Task brief: Rewrite the stretch from the line that contains "genus: Acanthus" through the line that contains "common name: Iceplant scale", putting "binomial" wherever "scientific name" appears and leaving everything else untouched. Give only those lines.

[Start of Rows]

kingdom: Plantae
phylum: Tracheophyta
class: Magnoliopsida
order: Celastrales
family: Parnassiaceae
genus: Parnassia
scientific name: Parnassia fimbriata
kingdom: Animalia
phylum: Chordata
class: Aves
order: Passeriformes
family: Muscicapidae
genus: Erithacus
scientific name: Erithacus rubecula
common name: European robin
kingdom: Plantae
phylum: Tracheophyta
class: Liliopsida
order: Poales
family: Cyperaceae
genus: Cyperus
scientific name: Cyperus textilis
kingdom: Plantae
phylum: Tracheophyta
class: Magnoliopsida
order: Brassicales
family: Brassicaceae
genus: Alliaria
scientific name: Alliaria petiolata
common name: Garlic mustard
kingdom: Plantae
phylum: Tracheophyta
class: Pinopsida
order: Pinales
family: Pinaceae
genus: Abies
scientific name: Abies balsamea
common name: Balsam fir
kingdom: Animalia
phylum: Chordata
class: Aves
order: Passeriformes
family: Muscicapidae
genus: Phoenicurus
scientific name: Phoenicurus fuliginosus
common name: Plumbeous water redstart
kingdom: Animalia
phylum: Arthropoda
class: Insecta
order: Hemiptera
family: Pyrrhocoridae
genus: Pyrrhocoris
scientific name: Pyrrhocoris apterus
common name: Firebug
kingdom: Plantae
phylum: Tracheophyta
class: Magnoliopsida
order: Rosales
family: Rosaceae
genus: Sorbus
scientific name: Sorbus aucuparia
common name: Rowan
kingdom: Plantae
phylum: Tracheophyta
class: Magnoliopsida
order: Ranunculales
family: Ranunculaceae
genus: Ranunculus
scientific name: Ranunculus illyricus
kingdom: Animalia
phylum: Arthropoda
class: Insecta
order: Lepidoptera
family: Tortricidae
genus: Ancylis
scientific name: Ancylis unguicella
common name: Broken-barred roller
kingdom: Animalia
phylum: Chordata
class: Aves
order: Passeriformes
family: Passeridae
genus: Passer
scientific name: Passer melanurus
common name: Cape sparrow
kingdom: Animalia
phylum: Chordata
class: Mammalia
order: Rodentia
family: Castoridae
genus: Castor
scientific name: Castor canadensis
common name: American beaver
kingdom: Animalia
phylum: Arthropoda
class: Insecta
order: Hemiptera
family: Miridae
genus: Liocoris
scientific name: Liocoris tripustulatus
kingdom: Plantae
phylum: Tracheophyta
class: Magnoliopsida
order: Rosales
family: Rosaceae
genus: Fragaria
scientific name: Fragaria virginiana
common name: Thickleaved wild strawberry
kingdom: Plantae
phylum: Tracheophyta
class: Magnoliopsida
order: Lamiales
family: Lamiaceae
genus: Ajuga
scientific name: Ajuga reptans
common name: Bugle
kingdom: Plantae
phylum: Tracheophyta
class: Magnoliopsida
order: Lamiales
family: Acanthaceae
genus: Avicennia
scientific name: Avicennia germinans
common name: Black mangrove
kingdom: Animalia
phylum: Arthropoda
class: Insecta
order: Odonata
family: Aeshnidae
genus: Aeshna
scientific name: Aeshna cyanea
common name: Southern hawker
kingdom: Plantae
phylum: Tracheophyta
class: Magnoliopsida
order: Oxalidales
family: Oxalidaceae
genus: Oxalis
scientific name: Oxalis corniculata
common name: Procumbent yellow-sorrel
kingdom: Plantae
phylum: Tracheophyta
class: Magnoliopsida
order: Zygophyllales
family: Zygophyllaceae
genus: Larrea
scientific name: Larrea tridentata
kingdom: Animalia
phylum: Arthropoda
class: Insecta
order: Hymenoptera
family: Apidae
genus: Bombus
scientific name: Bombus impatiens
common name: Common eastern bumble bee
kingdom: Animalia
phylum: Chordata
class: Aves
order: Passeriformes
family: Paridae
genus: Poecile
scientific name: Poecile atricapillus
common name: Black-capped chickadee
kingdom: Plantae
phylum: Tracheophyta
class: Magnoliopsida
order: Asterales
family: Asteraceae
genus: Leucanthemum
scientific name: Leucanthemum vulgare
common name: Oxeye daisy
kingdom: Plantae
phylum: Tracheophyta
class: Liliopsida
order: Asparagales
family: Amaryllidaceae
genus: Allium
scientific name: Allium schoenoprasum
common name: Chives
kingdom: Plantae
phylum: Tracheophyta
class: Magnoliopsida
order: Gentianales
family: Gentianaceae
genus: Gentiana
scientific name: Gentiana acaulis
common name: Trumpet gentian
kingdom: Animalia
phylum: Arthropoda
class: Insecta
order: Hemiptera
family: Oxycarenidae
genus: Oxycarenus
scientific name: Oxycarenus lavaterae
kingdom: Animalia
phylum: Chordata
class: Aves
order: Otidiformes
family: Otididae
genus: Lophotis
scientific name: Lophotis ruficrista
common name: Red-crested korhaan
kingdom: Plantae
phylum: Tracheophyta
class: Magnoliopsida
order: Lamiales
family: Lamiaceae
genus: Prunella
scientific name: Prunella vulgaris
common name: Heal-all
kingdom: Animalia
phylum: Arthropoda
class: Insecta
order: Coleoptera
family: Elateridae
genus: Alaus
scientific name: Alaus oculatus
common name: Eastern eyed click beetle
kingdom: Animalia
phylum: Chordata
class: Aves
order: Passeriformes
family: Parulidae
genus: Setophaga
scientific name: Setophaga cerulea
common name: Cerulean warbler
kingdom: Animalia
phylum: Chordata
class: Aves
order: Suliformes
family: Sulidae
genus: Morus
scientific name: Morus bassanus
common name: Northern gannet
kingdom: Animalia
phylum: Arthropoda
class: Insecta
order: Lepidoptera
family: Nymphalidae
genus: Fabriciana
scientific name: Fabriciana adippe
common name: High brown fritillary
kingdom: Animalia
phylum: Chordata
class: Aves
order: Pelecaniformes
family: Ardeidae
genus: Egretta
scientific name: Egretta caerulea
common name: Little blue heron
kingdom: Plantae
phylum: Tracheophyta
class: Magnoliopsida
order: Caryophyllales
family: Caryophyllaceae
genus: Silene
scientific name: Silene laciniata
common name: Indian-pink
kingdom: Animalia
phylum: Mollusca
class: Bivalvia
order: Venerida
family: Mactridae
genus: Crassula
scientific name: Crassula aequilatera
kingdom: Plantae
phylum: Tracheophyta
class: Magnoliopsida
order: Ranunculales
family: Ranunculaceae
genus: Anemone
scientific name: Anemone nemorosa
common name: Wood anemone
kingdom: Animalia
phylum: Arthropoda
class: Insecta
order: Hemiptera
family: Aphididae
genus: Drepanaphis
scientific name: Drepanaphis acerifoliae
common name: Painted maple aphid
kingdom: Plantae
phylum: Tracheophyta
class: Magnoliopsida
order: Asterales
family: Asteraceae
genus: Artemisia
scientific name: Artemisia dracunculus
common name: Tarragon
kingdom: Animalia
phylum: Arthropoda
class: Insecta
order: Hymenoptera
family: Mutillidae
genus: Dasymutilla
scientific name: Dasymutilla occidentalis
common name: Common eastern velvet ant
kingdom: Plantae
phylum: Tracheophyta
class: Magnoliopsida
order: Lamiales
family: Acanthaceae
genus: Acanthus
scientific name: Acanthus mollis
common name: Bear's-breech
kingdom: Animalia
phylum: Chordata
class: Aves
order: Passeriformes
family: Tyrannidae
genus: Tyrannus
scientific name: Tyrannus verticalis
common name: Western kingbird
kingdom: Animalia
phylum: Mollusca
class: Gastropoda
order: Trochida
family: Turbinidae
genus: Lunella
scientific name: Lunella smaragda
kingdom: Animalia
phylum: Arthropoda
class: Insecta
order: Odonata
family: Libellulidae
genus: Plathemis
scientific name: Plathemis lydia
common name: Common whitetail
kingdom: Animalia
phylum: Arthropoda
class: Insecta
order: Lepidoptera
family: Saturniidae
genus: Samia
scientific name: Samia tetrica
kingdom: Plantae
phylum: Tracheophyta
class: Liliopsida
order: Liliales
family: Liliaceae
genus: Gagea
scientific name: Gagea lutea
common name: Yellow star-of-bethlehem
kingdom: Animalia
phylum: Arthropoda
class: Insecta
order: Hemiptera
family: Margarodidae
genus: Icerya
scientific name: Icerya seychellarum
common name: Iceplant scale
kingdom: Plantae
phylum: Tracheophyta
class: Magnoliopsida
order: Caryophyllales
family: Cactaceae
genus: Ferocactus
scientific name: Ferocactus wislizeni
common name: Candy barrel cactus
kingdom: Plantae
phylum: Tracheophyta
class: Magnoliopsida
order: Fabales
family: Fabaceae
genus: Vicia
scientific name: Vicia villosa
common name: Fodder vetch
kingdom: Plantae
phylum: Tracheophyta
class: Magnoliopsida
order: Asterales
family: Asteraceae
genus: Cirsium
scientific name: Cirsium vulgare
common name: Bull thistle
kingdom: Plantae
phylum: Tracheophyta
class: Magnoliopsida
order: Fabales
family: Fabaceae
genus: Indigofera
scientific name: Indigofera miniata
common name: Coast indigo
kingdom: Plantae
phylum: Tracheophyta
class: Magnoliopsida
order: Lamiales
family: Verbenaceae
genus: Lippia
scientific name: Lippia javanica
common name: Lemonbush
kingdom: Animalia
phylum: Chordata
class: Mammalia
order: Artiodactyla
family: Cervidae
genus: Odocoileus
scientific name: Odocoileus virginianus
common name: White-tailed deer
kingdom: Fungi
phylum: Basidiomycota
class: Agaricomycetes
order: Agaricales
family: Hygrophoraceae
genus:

[End of Rows]

Exercise result:
genus: Acanthus
binomial: Acanthus mollis
common name: Bear's-breech
kingdom: Animalia
phylum: Chordata
class: Aves
order: Passeriformes
family: Tyrannidae
genus: Tyrannus
binomial: Tyrannus verticalis
common name: Western kingbird
kingdom: Animalia
phylum: Mollusca
class: Gastropoda
order: Trochida
family: Turbinidae
genus: Lunella
binomial: Lunella smaragda
kingdom: Animalia
phylum: Arthropoda
class: Insecta
order: Odonata
family: Libellulidae
genus: Plathemis
binomial: Plathemis lydia
common name: Common whitetail
kingdom: Animalia
phylum: Arthropoda
class: Insecta
order: Lepidoptera
family: Saturniidae
genus: Samia
binomial: Samia tetrica
kingdom: Plantae
phylum: Tracheophyta
class: Liliopsida
order: Liliales
family: Liliaceae
genus: Gagea
binomial: Gagea lutea
common name: Yellow star-of-bethlehem
kingdom: Animalia
phylum: Arthropoda
class: Insecta
order: Hemiptera
family: Margarodidae
genus: Icerya
binomial: Icerya seychellarum
common name: Iceplant scale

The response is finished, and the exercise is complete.